▶ [FRAGMENTO]
Todo ello nos abre las puertas, a veces a empujones (por lo forzado de la elección), a cada una de las cincuenta y una reseñas rescatadas (apenas un 10%) del total de las publicadas en Vida Nueva durante los últimos trece años. Quizá no sean las mejores o las más representativas, pero, salvo contadas excepciones, sí las más deseadas… y recomendables.
Su compilación en este libro, amén de suponer una satisfacción personal que desde aquí quiero agradecer a quienes la han hecho posible, aspira a ser otro homenaje más a la revista, pero también a un arte que con frecuencia nos ha salvado del aburrimiento, la soledad o la mediocridad. ¡Ojalá alguien pudiera decir lo mismo de estas páginas! Sería la mejor recompensa al tiempo y el esfuerzo dedicados. Gracias.
1958
África soñó con ser mayor
Mejor película: Gigi, de Vincent Minnelli
Mejor actriz: Susan Hayward, por ¡Quiero vivir!
Mejor actor: David Niven, por Mesas separadas
Mejor película de habla no inglesa: Mi tío, de Jacques Tati (Francia)

▶ [TAREA 1]
Copia tal cual el pasaje del fragmento sobre las reseñas de cine de Vida Nueva que empieza en "Su compilación en" y termina en "por ¡Quiero vivir!".
▶ [TAREA 2]
Escribe lo que sigue al texto sobre las reseñas de cine de Vida Nueva a partir de su última línea.

[Entradas guardadas]
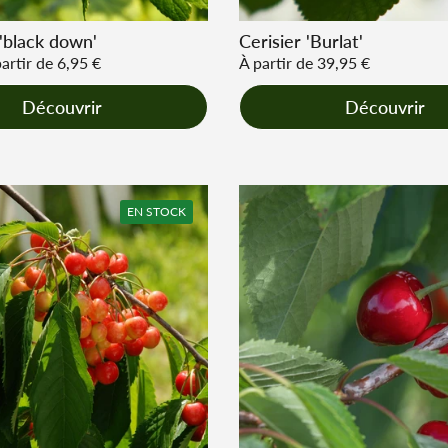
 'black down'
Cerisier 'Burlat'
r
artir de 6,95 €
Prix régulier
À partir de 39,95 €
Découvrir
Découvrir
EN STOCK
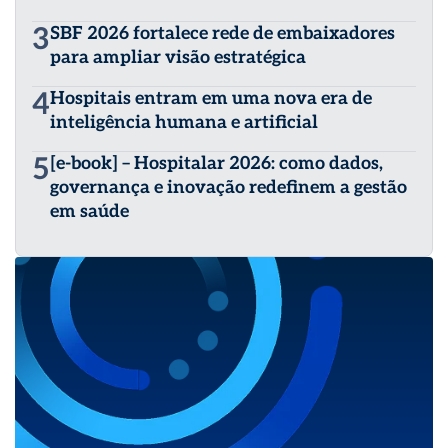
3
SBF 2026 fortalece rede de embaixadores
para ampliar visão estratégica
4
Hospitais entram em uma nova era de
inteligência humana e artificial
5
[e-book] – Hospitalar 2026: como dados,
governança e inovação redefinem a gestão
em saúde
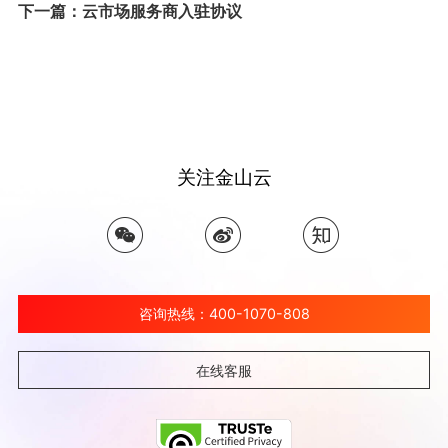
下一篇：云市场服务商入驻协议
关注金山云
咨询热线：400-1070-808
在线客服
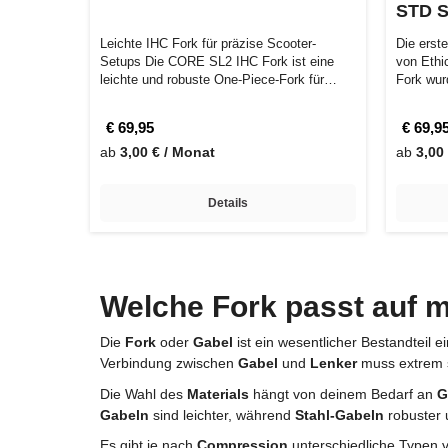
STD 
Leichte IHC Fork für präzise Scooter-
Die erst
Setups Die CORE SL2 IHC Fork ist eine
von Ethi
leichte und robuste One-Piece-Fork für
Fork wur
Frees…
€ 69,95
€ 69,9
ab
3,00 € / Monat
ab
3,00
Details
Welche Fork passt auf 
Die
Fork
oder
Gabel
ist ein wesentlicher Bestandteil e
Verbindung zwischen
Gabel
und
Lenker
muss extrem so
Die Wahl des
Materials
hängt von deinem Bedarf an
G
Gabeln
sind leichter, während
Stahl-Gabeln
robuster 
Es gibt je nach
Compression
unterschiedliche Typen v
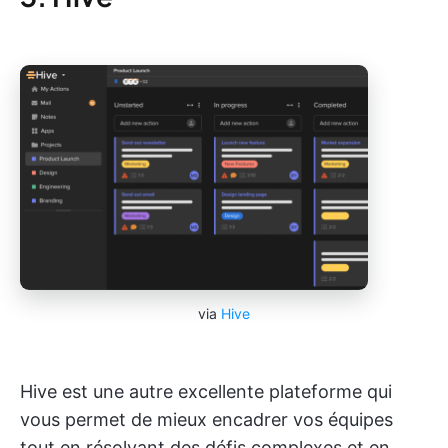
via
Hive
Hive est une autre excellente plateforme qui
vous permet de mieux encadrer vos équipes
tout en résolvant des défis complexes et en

▶ [RESULTADO 1]
Su compilación en este libro, amén de suponer una satisfacción personal que desde aquí quiero agradecer a quienes la han hecho posible, aspira a ser otro homenaje más a la revista, pero también a un arte que con frecuencia nos ha salvado del aburrimiento, la soledad o la mediocridad. ¡Ojalá alguien pudiera decir lo mismo de estas páginas! Sería la mejor recompensa al tiempo y el esfuerzo dedicados. Gracias.
1958
África soñó con ser mayor
Mejor película: Gigi, de Vincent Minnelli
Mejor actriz: Susan Hayward, por ¡Quiero vivir!

▶ [RESULTADO 2]
No cabría mejor modo de inaugurar este memorándum cinéfilo –que no cinematográfico– a la sombra de Vida Nueva que dejar guiar nuestros pasos por la promesa evangélica de que «los últimos serán los primeros» (Mt 20,16) y devolverle a África algo de aquella alma que, a finales del siglo xix, le arrebatamos desde el Norte en la Conferencia de Berlín.
La historia ha querido que la revista señera de la información religiosa en España viera la luz el mismo año en que el continente negro empezaba a desprenderse del yugo colonial europeo. Aquel lejano 1958 nos dejaba en Puerto Rico el Nobel onubense Juan Ramón Jiménez; el estadounidense Eisenhower fundaba la NASA; «Pelé», el astro brasileño del balón, ganaba al fin en Suecia su primer Mundial; Juan XXIII tomaba el relevo de Pío XII en la sede de Pedro… Incontables sucesos jalonaron los primeros pasos de esta andadura periodística y eclesial que acaba de cumplir medio siglo. Sin embargo, cedamos ahora el protagonismo a Malí, Mauritania, Senegal, Chad, Gabón, Costa de Marfil, Alto Volta, Níger, Congo-Brazzaville, Sierra Leona, Nigeria y cuantos países despertaron a una nueva época, que culminaría, dos años más tarde, con la constitución de otras tantas repúblicas independientes.
Se abría ante ellas un nuevo horizonte, pero el tiempo y los más ruines intereses de los de siempre se han encargado de desmentirlo. El jardinero fiel, de Fernando Meirelles, es una prueba irrefutable de ello.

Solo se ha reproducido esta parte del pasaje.